If you aren’t getting rejected, you are not trying hard enough.

Ann—
in math in school, boys got bad grade, teachers said “need to buckle down” when I flunked “you don’t need it anywhere”

Audience Questions:
I run a small indep publishing house, themed anthology. Do % thing. But don’t say anything in my calls. Suggestion for wording to encourage diversity without saying you are only open?

Answer:
Ann—contact writers whose work you want. Spread the word that way. People in the industry recommend the right writers.
Open calls are great, but not how to fill your space.

Alex—open to all genders, all backgrounds…
If you contact the writers individually, then they will see interest and send it.
Encourage open guidelines. LightSpeed has one.
But also endorse reaching out to people individually.
Question?
How do you develop editorial taste and what is the process of discovering new writers?
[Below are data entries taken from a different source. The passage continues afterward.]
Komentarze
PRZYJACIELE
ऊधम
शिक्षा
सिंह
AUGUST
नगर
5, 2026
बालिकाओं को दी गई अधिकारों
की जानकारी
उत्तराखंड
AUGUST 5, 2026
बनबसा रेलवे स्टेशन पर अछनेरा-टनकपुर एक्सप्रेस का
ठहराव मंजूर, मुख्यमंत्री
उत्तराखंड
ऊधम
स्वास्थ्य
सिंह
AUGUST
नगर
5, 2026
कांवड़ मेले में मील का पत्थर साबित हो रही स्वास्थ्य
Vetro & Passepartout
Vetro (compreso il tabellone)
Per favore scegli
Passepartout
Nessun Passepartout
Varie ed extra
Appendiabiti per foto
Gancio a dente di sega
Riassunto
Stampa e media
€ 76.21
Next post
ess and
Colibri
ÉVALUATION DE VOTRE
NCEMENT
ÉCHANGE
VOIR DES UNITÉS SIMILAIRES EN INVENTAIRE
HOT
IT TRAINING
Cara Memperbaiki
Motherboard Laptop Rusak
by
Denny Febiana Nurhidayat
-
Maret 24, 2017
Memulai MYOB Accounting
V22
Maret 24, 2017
Ann—years of reading for editorial taste, but also have to consider indiv project and who is your audience—you want the widest audience possible, that’s your job
New writers? Totally excited each time I find them. Teaching—I teach and discover new writers. Promote the next generation.

Alex—Agree with what Alisa said about many ways to tell story. May not connect with stories due to norms of narrative.
Read widely. Reading intentionally. If something editor hasn’t done before, read specifically in that area. If you are bouncing, why? Yes, some bad, but others that make you think. Grow your sense of what a narrative is.
Know one person who when bought book by man, bought by woman. Think you should do that to diversity in other areas.
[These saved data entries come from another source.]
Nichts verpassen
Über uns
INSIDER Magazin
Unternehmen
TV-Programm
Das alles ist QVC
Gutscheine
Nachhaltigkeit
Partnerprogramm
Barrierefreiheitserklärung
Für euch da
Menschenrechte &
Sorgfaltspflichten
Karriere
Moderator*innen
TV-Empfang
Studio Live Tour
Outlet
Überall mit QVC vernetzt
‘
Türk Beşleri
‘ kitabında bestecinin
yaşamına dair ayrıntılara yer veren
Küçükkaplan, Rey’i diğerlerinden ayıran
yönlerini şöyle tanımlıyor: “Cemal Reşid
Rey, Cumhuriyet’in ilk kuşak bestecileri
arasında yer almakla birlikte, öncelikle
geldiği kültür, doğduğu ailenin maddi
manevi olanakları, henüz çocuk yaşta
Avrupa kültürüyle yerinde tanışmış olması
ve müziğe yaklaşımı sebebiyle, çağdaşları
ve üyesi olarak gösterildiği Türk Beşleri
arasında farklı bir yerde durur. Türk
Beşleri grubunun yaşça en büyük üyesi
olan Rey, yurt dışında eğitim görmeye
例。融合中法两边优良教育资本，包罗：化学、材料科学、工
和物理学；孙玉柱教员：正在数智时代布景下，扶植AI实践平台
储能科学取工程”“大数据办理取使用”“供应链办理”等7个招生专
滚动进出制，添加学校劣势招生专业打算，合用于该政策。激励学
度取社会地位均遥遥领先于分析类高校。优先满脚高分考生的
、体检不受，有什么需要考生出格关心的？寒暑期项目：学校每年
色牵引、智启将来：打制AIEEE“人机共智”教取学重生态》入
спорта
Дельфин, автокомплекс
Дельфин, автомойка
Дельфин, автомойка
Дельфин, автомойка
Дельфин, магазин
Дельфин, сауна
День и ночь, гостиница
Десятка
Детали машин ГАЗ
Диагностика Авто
Julio—thinking about this, small exercise this, take a year’s work from free online magazines and choose your own list
make a list of best by gender, by POC, by xxx
Realize how it balances against what you are reading.

Alex—
editing and reading are not passive acts

Question
Going back to history, first woman’s anthology wasn’t book mentioned Women of Wonder. But had more emphasis and in direct conversation with other things.
Is there an attempt to provoke further discussion?
LightSpeed did xxx because there was a review that said “women need to be quiet like Barbie Dolls” in the SF Writers Association
“women are destroying our genre”
invited all the women we know and asked for pieces about destroying SF

Jeanne-
first time we had award, “feminist cabal”
We thought that was cool. We did space women cabal tattoos.
Response to backlash in 80s from the 70s women writing.
Tremendously depressed when I saw that men were taking the forefront again.
Pat Murphy came with TipTree Award (originally a joke) but shows that we are interested. Offering space and reward, so it came back.
Authors wrote stories specifically to be submitted for the Award.
One needed proof that she was a valuable person and won two awards for her novel Ammonite.